Über Sinn und Unsinn der sog. „Aromatherapie“ (vom griech. aroma = würziges Kraut, Gewürz) ist viel geschrieben und gesagt worden seit im Jahr 1910 der französische Chemiker René- Maurice Gattefossé die heilende Wirkung des Duftes von Lavendelöl entdeckte und den Begriff prägte. Heute ist die Aromatherapie eine Sparte der alternativen Medizin bzw. im weitesten Sinne auch der Pflanzenheilkunde (Phytotherapie). Allerdings setzt sie ein gerüttelt Maß an Vorstellungskraft voraus, denn die zur Anwendung kommenden Düfte sollen die Seele und den Geist der Pflanze widerspiegeln und dadurch eine beruhigende, harmonisierende und anregende Wirkung ausüben (Voraussetzung dafür wäre m. M. ein Duftextrakt aus echten Pflanzen und kein synthetisches Öl!). So weit so gut: wohltuende Düfte verursachen tatsächlich bei den meisten Menschen ein seelisches und körperliches Wohlbefinden. Das haben schon die Römer gewusst und duftende Öle für das Ambiente in ihren Behausungen benutzt.

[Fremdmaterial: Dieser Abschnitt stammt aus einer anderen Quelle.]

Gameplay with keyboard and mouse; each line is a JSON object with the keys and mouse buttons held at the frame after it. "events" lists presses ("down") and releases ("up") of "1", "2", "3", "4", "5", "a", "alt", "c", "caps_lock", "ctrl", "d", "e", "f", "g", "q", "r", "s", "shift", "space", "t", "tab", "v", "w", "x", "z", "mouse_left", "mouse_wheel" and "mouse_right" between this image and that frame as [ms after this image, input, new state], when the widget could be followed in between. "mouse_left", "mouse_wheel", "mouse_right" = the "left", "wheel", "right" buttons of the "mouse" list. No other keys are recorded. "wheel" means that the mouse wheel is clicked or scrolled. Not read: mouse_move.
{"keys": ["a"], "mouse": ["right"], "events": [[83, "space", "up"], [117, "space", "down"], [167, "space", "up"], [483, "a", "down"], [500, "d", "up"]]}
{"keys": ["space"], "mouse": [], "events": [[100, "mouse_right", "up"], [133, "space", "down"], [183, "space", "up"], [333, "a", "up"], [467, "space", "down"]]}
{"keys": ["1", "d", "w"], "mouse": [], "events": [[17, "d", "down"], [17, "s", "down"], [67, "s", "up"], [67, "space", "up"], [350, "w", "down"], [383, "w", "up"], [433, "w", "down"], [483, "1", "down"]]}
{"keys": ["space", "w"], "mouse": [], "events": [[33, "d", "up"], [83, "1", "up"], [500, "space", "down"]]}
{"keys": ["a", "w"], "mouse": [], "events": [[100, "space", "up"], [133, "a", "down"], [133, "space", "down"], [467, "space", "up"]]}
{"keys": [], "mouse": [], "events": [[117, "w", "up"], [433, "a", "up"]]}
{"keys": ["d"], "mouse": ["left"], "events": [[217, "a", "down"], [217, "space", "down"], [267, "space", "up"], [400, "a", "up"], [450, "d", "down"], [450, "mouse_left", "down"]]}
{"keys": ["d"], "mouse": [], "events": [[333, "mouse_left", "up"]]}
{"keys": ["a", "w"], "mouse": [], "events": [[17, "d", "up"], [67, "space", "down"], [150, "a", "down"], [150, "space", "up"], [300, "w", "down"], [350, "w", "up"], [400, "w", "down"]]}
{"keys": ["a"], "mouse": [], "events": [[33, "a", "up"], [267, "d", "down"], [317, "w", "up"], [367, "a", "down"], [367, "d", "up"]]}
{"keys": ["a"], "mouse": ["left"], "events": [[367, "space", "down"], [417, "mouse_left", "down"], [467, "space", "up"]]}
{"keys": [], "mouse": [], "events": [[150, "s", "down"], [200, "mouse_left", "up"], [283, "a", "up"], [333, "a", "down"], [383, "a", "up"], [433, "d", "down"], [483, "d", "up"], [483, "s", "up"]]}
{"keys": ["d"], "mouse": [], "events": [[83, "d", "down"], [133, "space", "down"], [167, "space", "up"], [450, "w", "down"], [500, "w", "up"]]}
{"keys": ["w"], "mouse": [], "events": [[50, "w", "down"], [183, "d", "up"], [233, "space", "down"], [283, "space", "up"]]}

Patrick Süskind trug mit seinem Bestseller „Das Parfüm“ wesentlich zur Renaissance der Aromatherapie (auch Osmotherapie – von osmé: griech.= Duft), bei. Nicht nur Esoteriker verdampfen in ihren Wohnräumen ätherische Öle, auch in Massage-Salons, bei Heilern und Heilpraktikern sowie in der Krankengymnastik werden Duftöle in großem Maßstab angewandt. Die heutige Aromatherapie bedient sich rund achtzig unterschiedlicher Duftöle, die in umfangreichen Publikationen aufgelistet und jeweils bestimmten medizinischen Problemen bzw. Krankheitszuständen zugeordnet sind. Dass die Therapieempfehlungen nicht wissenschaftlicher Erkenntnis entspringen, wird dadurch evident, dass unterschiedliche Publikationen einem gegebenen Aroma gelegentlich auch ganz verschiedene Wirkungen zuordnen. Klinische Studien gibt es, man möchte fast sagen: selbstverständlich, nicht.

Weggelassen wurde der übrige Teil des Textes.